The hemagglutinin from the desired strain is grown on a version of the flu virus that is known to grow well in eggs. Once the strain has developed in the fertilized egg, it is purified and extracted and injected as part of the flu vaccine.
For the spray variant of the vaccine, FluMist, a similar process is used, although the virus itself is grown on an attenuated, or weakened, form of a flu virus, which is the reason why people who get the spray version of the vaccine initially have a runny nose.
Building a Better Flu Vaccine
But while flu vaccines have helped reduce rates of infection, they still have plenty of ways to advance.
"For some reason, the immunity we get to influenza is pretty good, but it's not wide-ranging," said Morse. "I wouldn't put all my faith in it, but I do get it every year, except in the case where we have a shortage."
Among the major changes on the way is the ability to grow the virus in cell cultures, rather than in eggs, a development which should enable manufacturers to make the vaccine in greater quantities.
As scientists combat the source of annual flu, many remain worried about the possibility of a pandemic, much like the ones in 1918, 1956 and 1968, that killed significant numbers of people.
Because the virus targets specific strains, and because immunity only develops to strains the body has encountered, a pandemic's source is going to be from an entirely new virus.
"In most cases, a pandemic strain is going to be quite different from what's already circulating."
But for all modern science has been able to tell us about the flu, it cannot tell us what strain is likely to cause the next influenza pandemic.
"It would have to be one that's essentially novel to most of the population," said Morse, noting that H2N2, which last struck before most of today's populace was born, is a potential candidate.

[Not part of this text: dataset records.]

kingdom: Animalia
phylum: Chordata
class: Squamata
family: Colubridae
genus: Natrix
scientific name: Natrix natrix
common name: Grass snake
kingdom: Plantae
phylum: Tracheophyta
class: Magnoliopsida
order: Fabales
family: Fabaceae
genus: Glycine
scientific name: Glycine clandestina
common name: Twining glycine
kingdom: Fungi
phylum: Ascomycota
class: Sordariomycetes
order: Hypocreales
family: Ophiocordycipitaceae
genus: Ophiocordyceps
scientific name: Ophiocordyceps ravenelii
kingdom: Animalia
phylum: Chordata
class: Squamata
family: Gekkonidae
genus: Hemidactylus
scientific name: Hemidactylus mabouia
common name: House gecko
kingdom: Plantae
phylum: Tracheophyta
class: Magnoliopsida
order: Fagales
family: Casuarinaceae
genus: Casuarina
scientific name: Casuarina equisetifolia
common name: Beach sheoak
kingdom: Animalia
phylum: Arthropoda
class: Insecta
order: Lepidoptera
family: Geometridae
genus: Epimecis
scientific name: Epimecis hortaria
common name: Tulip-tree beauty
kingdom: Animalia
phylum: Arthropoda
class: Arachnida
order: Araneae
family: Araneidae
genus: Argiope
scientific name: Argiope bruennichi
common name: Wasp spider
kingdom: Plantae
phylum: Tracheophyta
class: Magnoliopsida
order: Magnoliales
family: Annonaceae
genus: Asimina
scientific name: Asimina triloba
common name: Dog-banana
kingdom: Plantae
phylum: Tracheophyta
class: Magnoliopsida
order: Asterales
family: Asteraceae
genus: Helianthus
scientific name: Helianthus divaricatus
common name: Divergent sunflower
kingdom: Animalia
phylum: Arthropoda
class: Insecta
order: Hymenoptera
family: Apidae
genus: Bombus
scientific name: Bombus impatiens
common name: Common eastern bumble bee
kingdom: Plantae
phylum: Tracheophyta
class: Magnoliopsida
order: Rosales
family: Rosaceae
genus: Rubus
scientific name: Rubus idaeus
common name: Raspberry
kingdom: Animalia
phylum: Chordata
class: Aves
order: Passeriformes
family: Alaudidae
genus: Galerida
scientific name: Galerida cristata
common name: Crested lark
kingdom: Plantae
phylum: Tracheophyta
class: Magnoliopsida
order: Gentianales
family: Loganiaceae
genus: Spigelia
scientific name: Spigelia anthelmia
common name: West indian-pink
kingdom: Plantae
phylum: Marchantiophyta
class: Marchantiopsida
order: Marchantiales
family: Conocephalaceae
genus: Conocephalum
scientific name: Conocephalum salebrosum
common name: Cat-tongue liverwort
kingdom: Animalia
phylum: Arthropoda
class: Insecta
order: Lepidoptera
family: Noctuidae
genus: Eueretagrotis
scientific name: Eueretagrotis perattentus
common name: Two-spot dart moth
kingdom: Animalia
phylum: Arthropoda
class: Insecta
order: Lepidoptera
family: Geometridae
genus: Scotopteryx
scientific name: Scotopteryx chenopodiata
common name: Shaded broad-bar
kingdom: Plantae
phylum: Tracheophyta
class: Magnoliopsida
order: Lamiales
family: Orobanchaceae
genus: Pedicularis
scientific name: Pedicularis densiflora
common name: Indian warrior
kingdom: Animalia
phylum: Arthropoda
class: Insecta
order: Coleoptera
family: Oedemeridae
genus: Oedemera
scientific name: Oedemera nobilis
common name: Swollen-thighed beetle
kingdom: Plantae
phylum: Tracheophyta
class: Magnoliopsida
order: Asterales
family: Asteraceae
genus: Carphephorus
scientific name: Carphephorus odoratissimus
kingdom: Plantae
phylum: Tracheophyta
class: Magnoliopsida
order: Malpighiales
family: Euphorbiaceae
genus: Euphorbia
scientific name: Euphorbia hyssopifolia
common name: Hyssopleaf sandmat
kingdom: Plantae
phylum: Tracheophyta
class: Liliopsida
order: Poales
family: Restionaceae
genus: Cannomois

"We probably won't know until it happens, which is a sad thing to admit," he said. "So far, we've learned a lot, but we still can't do that kind of prediction."
But scientists are optimistic that changes in how we fight flu may help us fight it better.
Pavia points to a change in who gets the vaccine as a way of avoiding who gets the flu.
"The big change in the last 10 years has been the realization that vaccine works best in the people who are at less risk of complications," he said.
In this way, younger people can avoid catching a virus they might spread to elderly and at-risk populations, who are not as well protected by the vaccine.
"That's why this year we're pushing the vaccine for all kids under 18," he said.
Future developments, Pavia hopes, will allow us to use fewer proteins from an individual vaccine in the virus, allowing for a vaccine that will combat more strains. And with faster production speeds, manufacturers may be able to respond to new strains by making new vaccines during the flu season.
"Hopefully in the future they're going to lead to the ability to get a better immune response with much less vaccine," he said.